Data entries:
• • • •

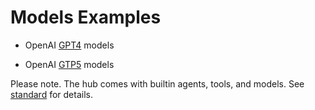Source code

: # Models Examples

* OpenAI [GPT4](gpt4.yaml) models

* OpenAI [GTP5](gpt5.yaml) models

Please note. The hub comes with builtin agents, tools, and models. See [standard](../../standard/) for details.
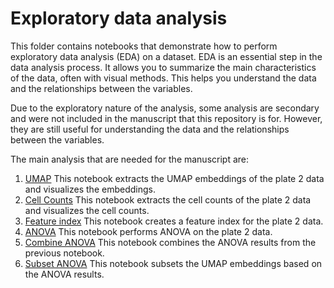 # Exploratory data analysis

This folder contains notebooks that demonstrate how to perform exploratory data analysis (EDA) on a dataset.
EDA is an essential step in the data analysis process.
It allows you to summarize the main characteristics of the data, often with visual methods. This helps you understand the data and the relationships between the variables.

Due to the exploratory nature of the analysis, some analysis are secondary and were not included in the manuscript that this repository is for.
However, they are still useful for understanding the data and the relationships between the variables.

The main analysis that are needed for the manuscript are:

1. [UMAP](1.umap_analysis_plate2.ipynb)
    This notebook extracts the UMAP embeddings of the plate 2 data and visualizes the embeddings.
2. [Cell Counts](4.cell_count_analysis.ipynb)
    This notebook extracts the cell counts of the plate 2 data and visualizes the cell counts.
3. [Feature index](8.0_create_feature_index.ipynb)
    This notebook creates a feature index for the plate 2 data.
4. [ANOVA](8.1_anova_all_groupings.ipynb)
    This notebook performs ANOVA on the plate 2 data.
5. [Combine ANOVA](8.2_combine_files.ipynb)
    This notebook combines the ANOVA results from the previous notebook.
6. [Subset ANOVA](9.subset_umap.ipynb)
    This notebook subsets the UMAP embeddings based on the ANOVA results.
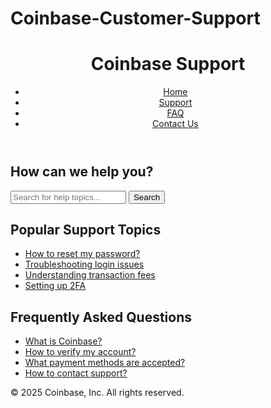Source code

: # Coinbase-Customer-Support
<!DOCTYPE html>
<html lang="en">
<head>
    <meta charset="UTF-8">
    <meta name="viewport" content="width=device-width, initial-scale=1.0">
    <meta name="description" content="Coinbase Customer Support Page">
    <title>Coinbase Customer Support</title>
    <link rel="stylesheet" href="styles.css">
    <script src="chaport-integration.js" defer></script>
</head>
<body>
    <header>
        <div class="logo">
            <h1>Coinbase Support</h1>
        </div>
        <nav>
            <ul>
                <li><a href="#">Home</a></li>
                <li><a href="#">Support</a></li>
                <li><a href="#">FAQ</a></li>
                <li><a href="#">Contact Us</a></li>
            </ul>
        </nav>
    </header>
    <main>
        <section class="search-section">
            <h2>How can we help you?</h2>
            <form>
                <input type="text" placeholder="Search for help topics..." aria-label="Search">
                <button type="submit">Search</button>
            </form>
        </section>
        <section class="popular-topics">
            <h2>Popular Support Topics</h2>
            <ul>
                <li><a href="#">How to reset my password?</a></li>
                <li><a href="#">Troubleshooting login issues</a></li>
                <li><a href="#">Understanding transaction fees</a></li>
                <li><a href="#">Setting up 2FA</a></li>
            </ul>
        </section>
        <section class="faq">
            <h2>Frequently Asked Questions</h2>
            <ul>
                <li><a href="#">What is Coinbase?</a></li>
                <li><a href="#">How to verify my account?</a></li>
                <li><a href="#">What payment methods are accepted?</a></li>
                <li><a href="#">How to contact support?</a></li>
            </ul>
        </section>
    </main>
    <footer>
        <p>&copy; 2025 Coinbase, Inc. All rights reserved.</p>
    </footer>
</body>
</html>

• • • •

▸ **Work to be completed**: Quote the whole listing above line for line, omitting the pictures.

▸ **Written reply**:
Source code

: # Models Examples

* OpenAI [GPT4](gpt4.yaml) models

* OpenAI [GTP5](gpt5.yaml) models

Please note. The hub comes with builtin agents, tools, and models. See [standard](../../standard/) for details.
 # Exploratory data analysis

This folder contains notebooks that demonstrate how to perform exploratory data analysis (EDA) on a dataset.
EDA is an essential step in the data analysis process.
It allows you to summarize the main characteristics of the data, often with visual methods. This helps you understand the data and the relationships between the variables.

Due to the exploratory nature of the analysis, some analysis are secondary and were not included in the manuscript that this repository is for.
However, they are still useful for understanding the data and the relationships between the variables.

The main analysis that are needed for the manuscript are:

1. [UMAP](1.umap_analysis_plate2.ipynb)
    This notebook extracts the UMAP embeddings of the plate 2 data and visualizes the embeddings.
2. [Cell Counts](4.cell_count_analysis.ipynb)
    This notebook extracts the cell counts of the plate 2 data and visualizes the cell counts.
3. [Feature index](8.0_create_feature_index.ipynb)
    This notebook creates a feature index for the plate 2 data.
4. [ANOVA](8.1_anova_all_groupings.ipynb)
    This notebook performs ANOVA on the plate 2 data.
5. [Combine ANOVA](8.2_combine_files.ipynb)
    This notebook combines the ANOVA results from the previous notebook.
6. [Subset ANOVA](9.subset_umap.ipynb)
    This notebook subsets the UMAP embeddings based on the ANOVA results.
Source code

: # Coinbase-Customer-Support
<!DOCTYPE html>
<html lang="en">
<head>
    <meta charset="UTF-8">
    <meta name="viewport" content="width=device-width, initial-scale=1.0">
    <meta name="description" content="Coinbase Customer Support Page">
    <title>Coinbase Customer Support</title>
    <link rel="stylesheet" href="styles.css">
    <script src="chaport-integration.js" defer></script>
</head>
<body>
    <header>
        <div class="logo">
            <h1>Coinbase Support</h1>
        </div>
        <nav>
            <ul>
                <li><a href="#">Home</a></li>
                <li><a href="#">Support</a></li>
                <li><a href="#">FAQ</a></li>
                <li><a href="#">Contact Us</a></li>
            </ul>
        </nav>
    </header>
    <main>
        <section class="search-section">
            <h2>How can we help you?</h2>
            <form>
                <input type="text" placeholder="Search for help topics..." aria-label="Search">
                <button type="submit">Search</button>
            </form>
        </section>
        <section class="popular-topics">
            <h2>Popular Support Topics</h2>
            <ul>
                <li><a href="#">How to reset my password?</a></li>
                <li><a href="#">Troubleshooting login issues</a></li>
                <li><a href="#">Understanding transaction fees</a></li>
                <li><a href="#">Setting up 2FA</a></li>
            </ul>
        </section>
        <section class="faq">
            <h2>Frequently Asked Questions</h2>
            <ul>
                <li><a href="#">What is Coinbase?</a></li>
                <li><a href="#">How to verify my account?</a></li>
                <li><a href="#">What payment methods are accepted?</a></li>
                <li><a href="#">How to contact support?</a></li>
            </ul>
        </section>
    </main>
    <footer>
        <p>&copy; 2025 Coinbase, Inc. All rights reserved.</p>
    </footer>
</body>
</html>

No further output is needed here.